In Love with Korea > 상세화면

2019 WINTER

Pelintas Batas

Hitomi Sakabe tiba di Korea ketika masih remaja dan sampai sekarang ia jauh dari kampung halamannya, Jepang. Selama berada di Korea, seniman yang juga berprofesi sebagai dosen ini telah melintasi banyak batas dan selalu berhasil di setiap situasi.

Hitomi Sakabe, yang mengajar desain grafis di Artech College Universitas Keimyung, juga bekerja sebagai ilustrator untuk buku anak-anak. Libur semester dan jam setelah sekolah dikhususkan untuk membuat lukisan dan ilustrasi.

Ungkapan “sebuah negara yang dekat tapi jauh” sudah lama dipakai Korea dan Jepang ketika mereka menggambarkan satu sama lain. Seniman Hitomi Sakabe sangat setuju. Dua negara ini, menurutnya, berbeda dari negara-ne­gara yang bertetangga lainnya, dan tidak ada lagi yang lebih menarik selain karakter nasionalnya.

Perbedaan ini merupakan alasan utama mengapa Sakabe tidak pernah kembali ke Jepang meskipun Jepang memiliki sejarah lukisan modern yang lebih panjang dan mendapat perhatian publik lebih besar dalam seni murni dibanding Korea.

“Dibanding Korea, masyarakat Jepang jauh lebih stabil dan terarah, yang hampir tidak pernah berubah.
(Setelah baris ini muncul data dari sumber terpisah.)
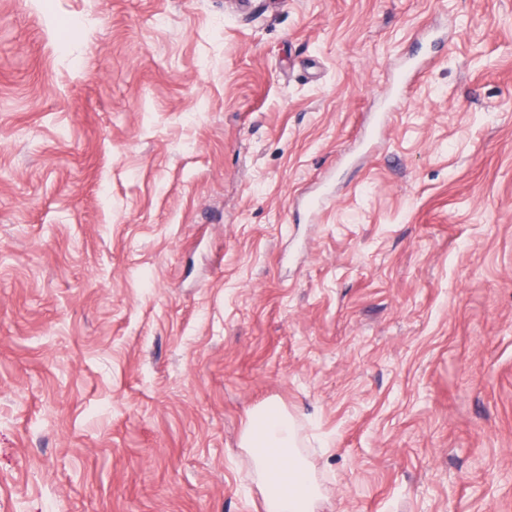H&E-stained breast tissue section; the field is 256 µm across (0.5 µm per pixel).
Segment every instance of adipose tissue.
<instances>
[{
	"label": "adipose tissue",
	"mask_w": 512,
	"mask_h": 512,
	"mask_svg": "<svg viewBox=\"0 0 512 512\" xmlns=\"http://www.w3.org/2000/svg\"><path fill=\"white\" fill-rule=\"evenodd\" d=\"M264 512H316L323 487L300 448L294 417L271 405L254 411L242 436Z\"/></svg>",
	"instance_id": "obj_1"
}]
</instances>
Korea lebih dinamis dan penuh vitalitas,” katanya. “Sementara Jepang lebih unik dengan caranya sendiri, Korea lebih terbuka terhadap dunia dan masyarakat­nya bisa hidup bersama orang asing dengan lebih baik dibanding orang-orang Jepang.”
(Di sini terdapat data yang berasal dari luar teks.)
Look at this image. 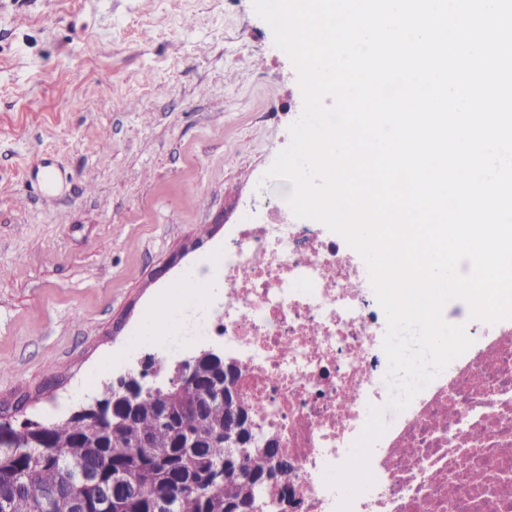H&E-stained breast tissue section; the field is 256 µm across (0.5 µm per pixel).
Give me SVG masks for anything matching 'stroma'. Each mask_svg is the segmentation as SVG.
<instances>
[{"label": "stroma", "instance_id": "stroma-1", "mask_svg": "<svg viewBox=\"0 0 512 512\" xmlns=\"http://www.w3.org/2000/svg\"><path fill=\"white\" fill-rule=\"evenodd\" d=\"M302 105L252 0H0V403L30 397L12 427L159 350L157 300L286 202L266 172Z\"/></svg>", "mask_w": 512, "mask_h": 512}]
</instances>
“Saya merasa Jepang terlalu tertutup dan kolot,” katanya, dan menambahkan bahwa jika tinggal di Jepang, ia mungkin tidak bisa bekerja. “Sebagian besar perempuan Jepang menerima status quo dan kurang termotivasi bekerja dibandingkan perempuan Korea.”

Akar yang Semakin Dalam

Karena perasaan campur aduk masyarakat Korea terhadap Jepang, termasuk kebencian yang mendalam, orang Jepang yang tinggal di Korea mungkin merasa tidak nyaman. Namun, setelah tinggal di Korea lebih lama dibanding di Jepang, Sakabe baik-baik saja. Ia sangat mengerti Korea dan kini ia justru merasakan kejutan budaya ketika kembali ke kampung halamannya.
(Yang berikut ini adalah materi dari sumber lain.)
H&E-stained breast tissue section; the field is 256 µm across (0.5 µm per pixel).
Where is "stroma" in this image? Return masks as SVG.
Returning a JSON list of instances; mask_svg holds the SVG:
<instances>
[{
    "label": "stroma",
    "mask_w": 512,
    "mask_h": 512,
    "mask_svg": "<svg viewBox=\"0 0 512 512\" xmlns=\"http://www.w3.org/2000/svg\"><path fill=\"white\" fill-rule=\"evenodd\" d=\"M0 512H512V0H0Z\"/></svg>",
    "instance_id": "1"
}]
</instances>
Sakabe lahir di Tokyo dan tumbuh di sebuah kota kecil di pesisir dekat Nagoya di bagian tengah Jepang. Ia datang ke Korea pada tahun 1996 bersama orang tuanya ketika duduk di kelas tujuh. Ia lulus dari Sekolah Menengah dan Sekolah Menengah Atas Seni Sunhwa di Seoul, mendalami lukisan dan desain modern, dan memperoleh gelar doktor dari Universitas Nasional Seoul dalam bidang ilmu desain.

Sakabe menikah dengan laki-laki Korea, seorang pekerja IT yang ditemuinya ketika kuliah dan mereka mempunyai dua anak yang dilahirkan pada tahun 2010 dan 2015 masing-masing. Setelah kelahiran anak pertamanya, Sakabe mulai menggambar ilustrasi untuk buku anak-anak. Ia sudah menghasilkan banyak buku bergambar dan mengadakan pameran lukisan di bebe­rapa negara. Ia lebih menyukai garis-garis lembut yang dibuatnya dengan tangan dibanding garis lurus de­­ngan bantuan komputer dan karya seninya menonjolkan sosok utuh dan hangat dan pemandangan penuh warna yang membangkitkan memori masa kecil.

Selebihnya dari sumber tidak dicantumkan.